**What is needed**
Taking the line that contains "how you can" as the first, copy each line exactly up to and including the last line below.

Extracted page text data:
------------------------------------

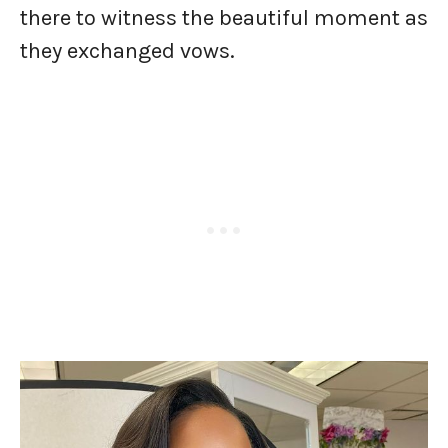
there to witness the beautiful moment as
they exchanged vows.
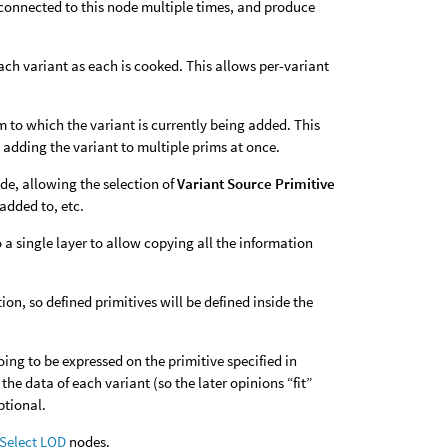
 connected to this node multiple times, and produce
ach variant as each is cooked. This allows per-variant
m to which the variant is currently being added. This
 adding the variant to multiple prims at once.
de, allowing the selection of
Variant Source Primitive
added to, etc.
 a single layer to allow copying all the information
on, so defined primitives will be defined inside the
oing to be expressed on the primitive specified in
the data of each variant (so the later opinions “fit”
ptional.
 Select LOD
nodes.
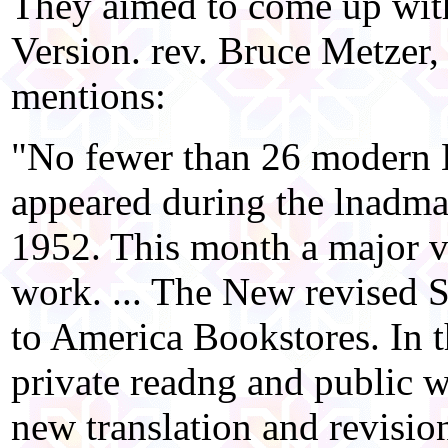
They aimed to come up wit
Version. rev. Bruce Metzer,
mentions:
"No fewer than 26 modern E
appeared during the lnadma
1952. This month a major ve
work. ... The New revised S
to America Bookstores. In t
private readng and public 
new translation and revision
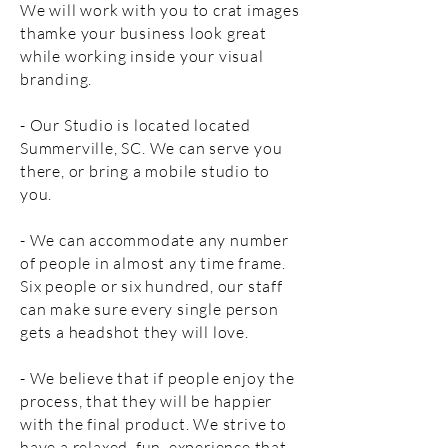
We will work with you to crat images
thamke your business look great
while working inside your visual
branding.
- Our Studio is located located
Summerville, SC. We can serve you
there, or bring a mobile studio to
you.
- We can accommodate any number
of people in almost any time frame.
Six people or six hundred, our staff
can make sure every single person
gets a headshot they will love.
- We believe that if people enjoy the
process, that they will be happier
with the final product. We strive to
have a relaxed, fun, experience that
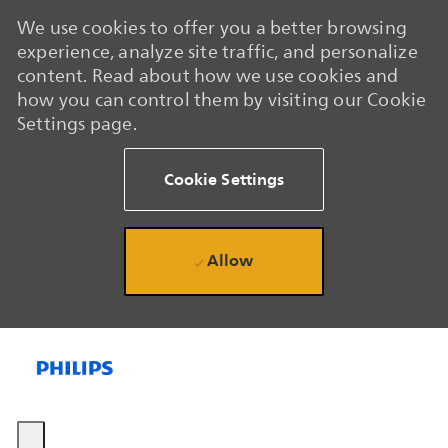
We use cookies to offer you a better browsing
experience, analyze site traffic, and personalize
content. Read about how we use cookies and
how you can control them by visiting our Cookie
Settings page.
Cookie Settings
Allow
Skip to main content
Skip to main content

------------------------------------

**Solution for this task**
how you can control them by visiting our Cookie
Settings page.
Cookie Settings
Allow
Skip to main content
Skip to main content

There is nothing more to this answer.